Genome and epigenome of a novel marine Thaumarchaeota strain suggest viral infection, phosphorothioation DNA modification and multiple restriction systems.


Marine Thaumarchaeota are abundant ammonia-oxidizers but have few representative laboratory-cultured strains. We report the cultivation of Candidatus Nitrosomarinus catalina SPOT01, a novel strain that is less warm-temperature tolerant than other cultivated Thaumarchaeota. Using metagenomic recruitment, strain SPOT01 comprises a major portion of Thaumarchaeota (4-54%) in temperate Pacific waters. Its complete 1.36 Mbp genome possesses several distinguishing features: putative phosphorothioation (PT) DNA modification genes; a region containing probable viral genes; and putative urea utilization genes. The PT modification genes and an adjacent putative restriction enzyme (RE) operon likely form a restriction modification (RM) system for defence from foreign DNA. PacBio sequencing showed >98% methylation at two motifs, and inferred PT guanine modification of 19% of possible TGCA sites.
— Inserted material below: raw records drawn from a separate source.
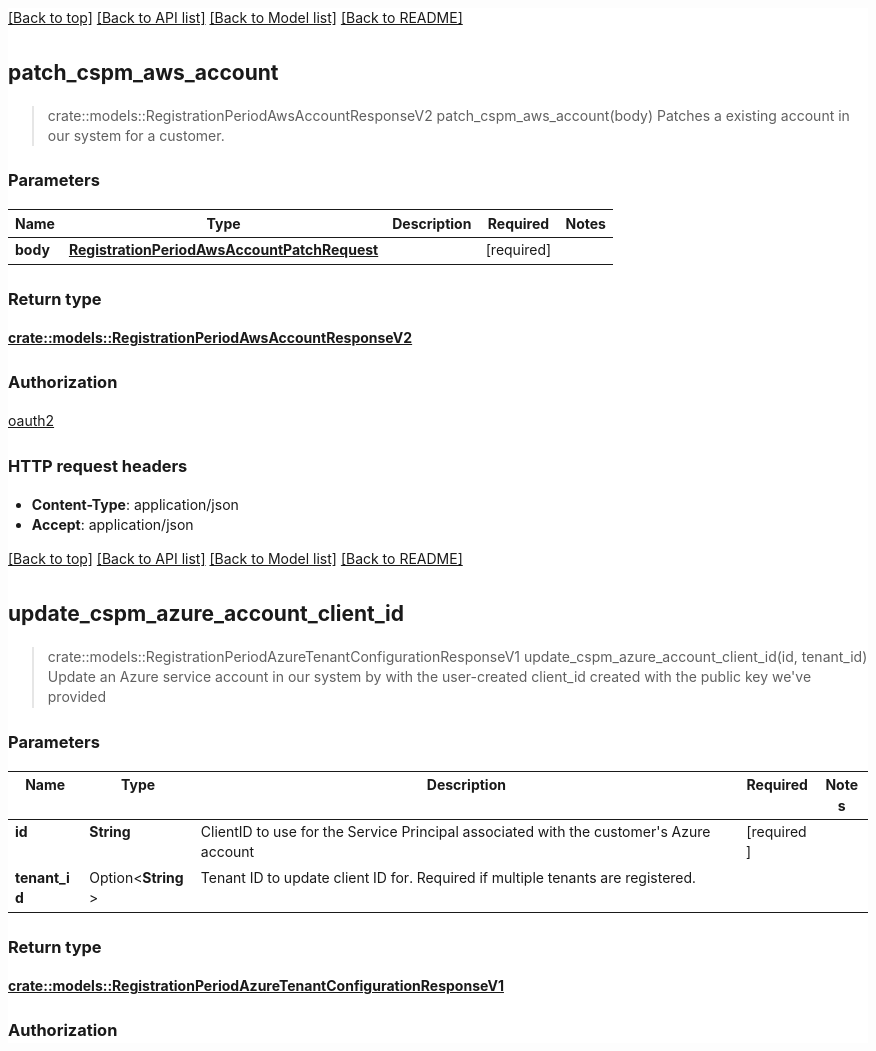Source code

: [[Back to top]](#) [[Back to API list]](../README.md#documentation-for-api-endpoints) [[Back to Model list]](../README.md#documentation-for-models) [[Back to README]](../README.md)

## patch_cspm_aws_account

> crate::models::RegistrationPeriodAwsAccountResponseV2 patch_cspm_aws_account(body)
Patches a existing account in our system for a customer.

### Parameters

Name | Type | Description  | Required | Notes
------------- | ------------- | ------------- | ------------- | -------------
**body** | [**RegistrationPeriodAwsAccountPatchRequest**](RegistrationPeriodAwsAccountPatchRequest.md) |  | [required] |

### Return type

[**crate::models::RegistrationPeriodAwsAccountResponseV2**](registration.AWSAccountResponseV2.md)

### Authorization

[oauth2](../README.md#oauth2)

### HTTP request headers

- **Content-Type**: application/json
- **Accept**: application/json

[[Back to top]](#) [[Back to API list]](../README.md#documentation-for-api-endpoints) [[Back to Model list]](../README.md#documentation-for-models) [[Back to README]](../README.md)

## update_cspm_azure_account_client_id

> crate::models::RegistrationPeriodAzureTenantConfigurationResponseV1 update_cspm_azure_account_client_id(id, tenant_id)
Update an Azure service account in our system by with the user-created client_id created with the public key we've provided

### Parameters

Name | Type | Description  | Required | Notes
------------- | ------------- | ------------- | ------------- | -------------
**id** | **String** | ClientID to use for the Service Principal associated with the customer's Azure account | [required] |
**tenant_id** | Option<**String**> | Tenant ID to update client ID for. Required if multiple tenants are registered. |  |

### Return type

[**crate::models::RegistrationPeriodAzureTenantConfigurationResponseV1**](registration.AzureTenantConfigurationResponseV1.md)

### Authorization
Metagenomic recruitment also reveals the putative virus region and PT modification and RE genes are present in 18-26%, 9-14% and <1.5% of natural populations at 150 m with ≥85% identity to strain SPOT01. The presence of multiple probable RM systems in a highly streamlined genome suggests a surprising importance for defence from foreign DNA for dilute populations that infrequently encounter viruses or other cells. This new strain provides new insights into the ecology, including viral interactions, of this important group of marine microbes.